The complaint alleges that Bose used the app to create detailed profiles of its customers' listening histories and habits, and shared that data with marketing firms, including Segment, a company based in San Francisco that offers to "collect all of your customer data and send it anywhere." The lawsuit accuses Bose of violating the Wiretap Act, and numerous other state privacy laws, and cites several relevant products as part of its complaint:

  • QuietComfort 35
  • QuietControl 30
  • SoundLink Around-Ear Wireless Headphones II
  • SoundLink Color II
  • SoundSport Pulse Wireless
  • SoundSport Wireless

At the heart of the complaint is the assertion that even something as seemingly innocuous as what users to choose to listen to can be used to create a detailed profile of their lives. "Indeed, one’s personal audio selections – including music, radio broadcast, Podcast, and lecture choices – provide an incredible amount of insight into his or her personality, behavior, political views, and personal identity," the lawsuit states.

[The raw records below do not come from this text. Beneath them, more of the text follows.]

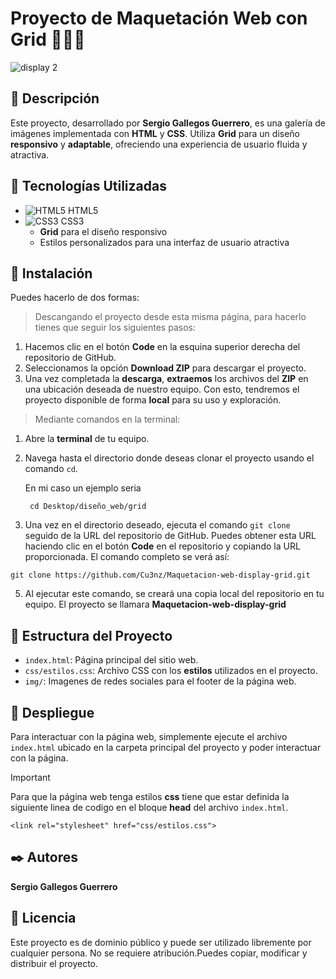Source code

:
# Proyecto de Maquetación Web con Grid 🧑🏻‍💻
![display 2](https://lenguajecss.com/css/maquetacion-y-colocacion/grid-css/grid.png)

## 📖 Descripción 
Este proyecto, desarrollado por **Sergio Gallegos Guerrero**, es una galería de imágenes implementada con **HTML** y **CSS**. Utiliza **Grid** para un diseño **responsivo** y **adaptable**, ofreciendo una experiencia de usuario fluida y atractiva.

## 🔨 Tecnologías Utilizadas
- ![HTML5](https://img.shields.io/badge/HTML5-E34F26?style=for-the-badge&logo=html5&logoColor=white) HTML5
- ![CSS3](https://img.shields.io/badge/CSS3-1572B6?style=for-the-badge&logo=css3&logoColor=white) CSS3
  - **Grid** para el diseño responsivo
  - Estilos personalizados para una interfaz de usuario atractiva

## 🔧 Instalación 

Puedes hacerlo de dos formas: 

> Descangando el proyecto desde esta misma página, para hacerlo tienes que seguir los siguientes pasos: 
1. Hacemos clic en el botón **Code** en la esquina superior derecha del repositorio de GitHub.
2. Seleccionamos la opción **Download ZIP** para descargar el proyecto.
3. Una vez completada la **descarga**, **extraemos** los archivos del **ZIP** en una ubicación deseada de nuestro equipo. Con esto, tendremos el proyecto disponible de forma **local** para su uso y exploración.

> Mediante comandos en la terminal:
1. Abre la **terminal** de tu equipo.
2. Navega hasta el directorio donde deseas clonar el proyecto usando el comando `cd`.
   
   En mi caso un ejemplo seria
    ```
     cd Desktop/diseño_web/grid
    ```
4. Una vez en el directorio deseado, ejecuta el comando `git clone` seguido de la URL del repositorio de GitHub. Puedes obtener esta URL haciendo clic en el botón **Code** en el repositorio y copiando la URL proporcionada. El comando completo se verá así:


```
git clone https://github.com/Cu3nz/Maquetacion-web-display-grid.git
```



5.  Al ejecutar este comando, se creará una copia local del repositorio en tu equipo. El proyecto se llamara  **Maquetacion-web-display-grid**

## 📁 Estructura del Proyecto
- `index.html`: Página principal del sitio web. 
- `css/estilos.css`: Archivo CSS con los **estilos** utilizados en el proyecto.
- `img/`: Imagenes de redes sociales para el footer de la página web.


## 🚀 Despliegue 
Para interactuar con la página web, simplemente ejecute el archivo `index.html` ubicado en la carpeta principal del proyecto y poder interactuar con la página. 
>[!IMPORTANT]
>
>Para que la página web tenga estilos **css** tiene que estar definida la siguiente linea de codigo en el bloque **head** del archivo `index.html`. 

```
<link rel="stylesheet" href="css/estilos.css">
```


## ✒️ Autores 
**Sergio Gallegos Guerrero**

## 📄 Licencia

Este proyecto es de dominio público y puede ser utilizado libremente por cualquier persona. No se requiere atribución.Puedes copiar, modificar y  distribuir el proyecto.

Jay Edelson, the lawyer who filed the lawsuit, said that "companies need to be transparent about the data they take and what they are doing with it, and get consent from their customers before monetizing their personal information."

Last month, a 'smart vibrator' manufacturer agreed to a $3.75 million settlement after a lawsuit raised similar concerns about inappropriate collection of data relating to customers' usage of its devices.